= Laws protecting monuments by country =

Throughout the world, different laws exist that protect monuments.

==International law==
Under international criminal law, monuments are considered a type of cultural heritage and their systematic destruction is prohibited by various international agreements.
==By country==
===Austria===
Austrian laws protecting and preserving monuments have existed since 1853. The current law dates from 1923, and also protects the historic centers of Salzburg, Graz, and Vienna. The Federal Monuments Office oversees monuments protection.
===Bosnia and Herzegovina===
The Commission to Preserve National Monuments oversees monuments in Bosnia and Herzegovina.
===France===
The number of protected monuments in France has increased, so has the budget for maintaining them.

===Germany===
German law protects monuments from being destroyed during redevelopment.

===Hungary===
Like other countries, Hungary has laws to regulate and protect historical monuments.

===Thailand===

The main legislation covering the protection of historical monuments in Thailand is the Act on Ancient Monuments, Antiques, Objects of Art and National Museums, B.E. 2504 (1961).

===United Kingdom===

In the UK, a bill against desecration of war memorials is being considered.

===United States===

The National Historic Preservation Act of 1966 protects historic sites in the United States, including monuments.
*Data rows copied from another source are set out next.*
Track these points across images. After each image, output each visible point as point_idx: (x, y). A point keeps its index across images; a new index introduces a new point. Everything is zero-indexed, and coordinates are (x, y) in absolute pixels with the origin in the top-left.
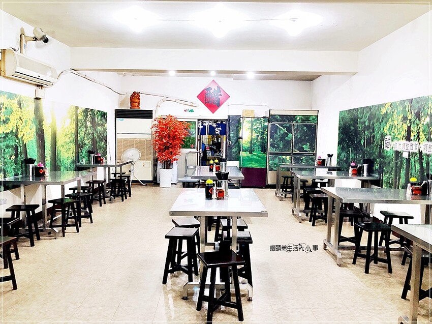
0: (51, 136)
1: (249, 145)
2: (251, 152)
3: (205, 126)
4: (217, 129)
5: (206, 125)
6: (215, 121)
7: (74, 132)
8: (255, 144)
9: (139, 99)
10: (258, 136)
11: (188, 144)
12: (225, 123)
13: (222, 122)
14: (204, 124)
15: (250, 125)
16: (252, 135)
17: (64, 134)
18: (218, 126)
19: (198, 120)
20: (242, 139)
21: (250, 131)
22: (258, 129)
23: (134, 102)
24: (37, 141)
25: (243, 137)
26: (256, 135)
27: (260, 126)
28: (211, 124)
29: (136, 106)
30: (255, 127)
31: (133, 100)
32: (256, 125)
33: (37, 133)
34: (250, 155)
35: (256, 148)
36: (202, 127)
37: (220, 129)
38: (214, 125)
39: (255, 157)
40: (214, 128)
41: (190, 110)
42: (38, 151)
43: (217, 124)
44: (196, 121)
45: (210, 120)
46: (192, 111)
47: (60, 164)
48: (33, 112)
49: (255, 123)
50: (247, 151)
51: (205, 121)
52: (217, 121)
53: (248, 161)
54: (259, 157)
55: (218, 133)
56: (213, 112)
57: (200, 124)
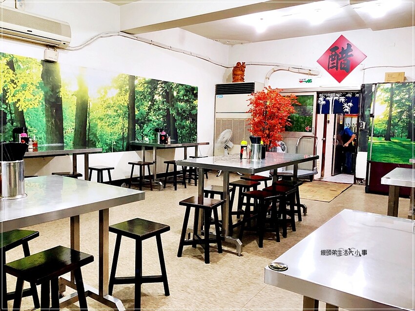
0: (77, 105)
1: (384, 127)
2: (388, 138)
3: (328, 102)
4: (345, 105)
5: (330, 99)
6: (344, 94)
7: (126, 105)
8: (396, 124)
9: (243, 71)
10: (402, 112)
11: (303, 125)
12: (358, 95)
13: (354, 94)
14: (328, 98)
15: (388, 95)
16: (391, 111)
17: (105, 105)
18: (348, 100)
19: (318, 93)
20: (373, 117)
21: (387, 104)
22: (404, 101)
23: (237, 75)
24: (47, 110)
25: (375, 115)
26: (399, 110)
27: (407, 96)
28: (337, 98)
29: (238, 80)
30: (398, 98)
31: (236, 73)
32: (398, 95)
33: (46, 100)
34: (386, 143)
35: (397, 131)
36: (324, 102)
37: (351, 104)
38: (342, 99)
39: (395, 146)
40: (342, 104)
41: (306, 80)
42: (48, 121)
43: (347, 98)
44: (315, 95)
45: (336, 92)
46: (310, 81)
47: (95, 139)
48: (40, 76)
49: (397, 92)
50: (381, 136)
51: (329, 95)
52: (347, 93)
53: (381, 153)
54: (403, 146)
55: (347, 110)
56: (339, 81)
57: (321, 99)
A Pennsylvania law states that a person commits a misdemeanor of the second degree if he: (1) intentionally desecrates any public monument or structure, or place of worship or burial; or (2) intentionally desecrates any other object of veneration by the public or a substantial segment thereof in any public place; Desecrate means defacing, damaging, polluting or otherwise physically mistreating in a way that the actor knows will outrage the sensibilities of persons likely to observe or discover the action.